The following proposals were considered at the shareholders’ meeting:
1. Proposal on Amending the articles of association.
2. Proposal on the change of the board of directors of the company and the election of non independent directors of the third board of directors:
2.1 proposal on electing Mr. Zhixu Zhou as a non independent director of the third board of directors of the company;
2.2 proposal on electing Mr. Feng Ying as a non independent director of the third board of directors of the company;
2.3 proposal on electing Mr. Heng Wang as a non independent director of the third board of directors of the company;
2.4 proposal on electing Mr. Wang Lin as a non independent director of the third board of directors of the company;
2.5 proposal on electing Mr. Zhang Xiaojun as a non independent director of the third board of directors of the company; 2.6 proposal on electing Mr. Wu Jiangang as a non independent director of the third board of directors of the company. 3. Proposal on the change of the board of directors of the company and the election of independent directors of the third board of directors:
3.1. Proposal on electing Mr. Hong Zhiliang as an independent director of the third board of directors of the company;
3.2. Proposal on electing Ms. Luo Yan as an independent director of the third board of directors of the company;
3.3. Proposal on electing Mr. Zhu Guangwei as an independent director of the third board of directors of the company.
4. Proposal on the replacement of the board of supervisors of the company and the election of non employee representative supervisors of the third board of supervisors: 4.1 proposal on the election of Mr. Li Yajun as non employee representative supervisor of the third board of supervisors; 4.2 proposal on electing Mr. Hu Yingping as a non employee representative supervisor of the third board of supervisors.
The above proposal 1 is a special resolution proposal; The above proposals 2 and 3 are proposals for separate vote counting for small and medium-sized investors; The above proposals 2, 3 and 4 are cumulative voting proposals; The above proposals do not involve the avoidance of voting by related shareholders.
The general meeting of shareholders adopts a combination of on-site voting and online voting. The on-site meeting of the general meeting of shareholders of the company voted on the above-mentioned proposals by open ballot, and counted and monitored the votes in accordance with the procedures specified in the articles of association. The shareholders and their proxies attending the on-site meeting did not raise any objection to the voting results of on-site voting.

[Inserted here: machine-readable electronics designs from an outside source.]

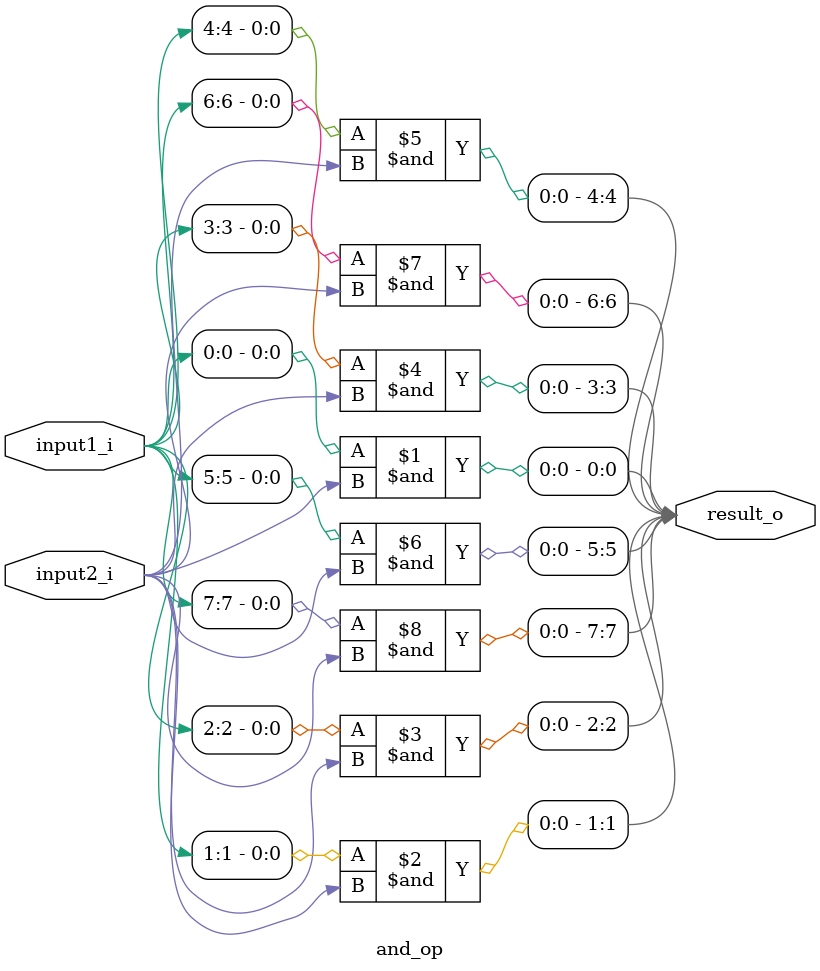
<source format=v>
module and_op(input1_i,input2_i,result_o);
input [7:0] input1_i;
input input2_i;
output [7:0] result_o;

assign result_o[0] = input1_i[0] & input2_i;
assign result_o[1] = input1_i[1] & input2_i;
assign result_o[2] = input1_i[2] & input2_i;
assign result_o[3] = input1_i[3] & input2_i;
assign result_o[4] = input1_i[4] & input2_i;
assign result_o[5] = input1_i[5] & input2_i;
assign result_o[6] = input1_i[6] & input2_i;
assign result_o[7] = input1_i[7] & input2_i;

endmodule

</source>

Shareholders participating in online voting exercised their voting rights through the trading system of Shanghai Stock Exchange or Internet voting system within the specified online voting time. After the online voting, SSE Information Network Co., Ltd. provided the company with statistical data files of online voting.
Based on the voting results of on-site voting and online voting, the deliberation results of this shareholders’ meeting are as follows:
All proposals considered at the general meeting of shareholders were passed.
It is verified that the voting procedures for all proposals at the general meeting of shareholders comply with the provisions of laws, regulations, normative documents and the articles of association, and the voting results are legal and valid.
4、 Concluding observations
Our lawyers believe that the convening and convening procedures of the general meeting of shareholders of the company comply with the provisions of relevant laws, regulations, normative documents and the articles of association, the qualifications of the convener and attendees of the general meeting of shareholders are legal and valid, and the voting procedures and voting results of the general meeting of shareholders are legal and valid.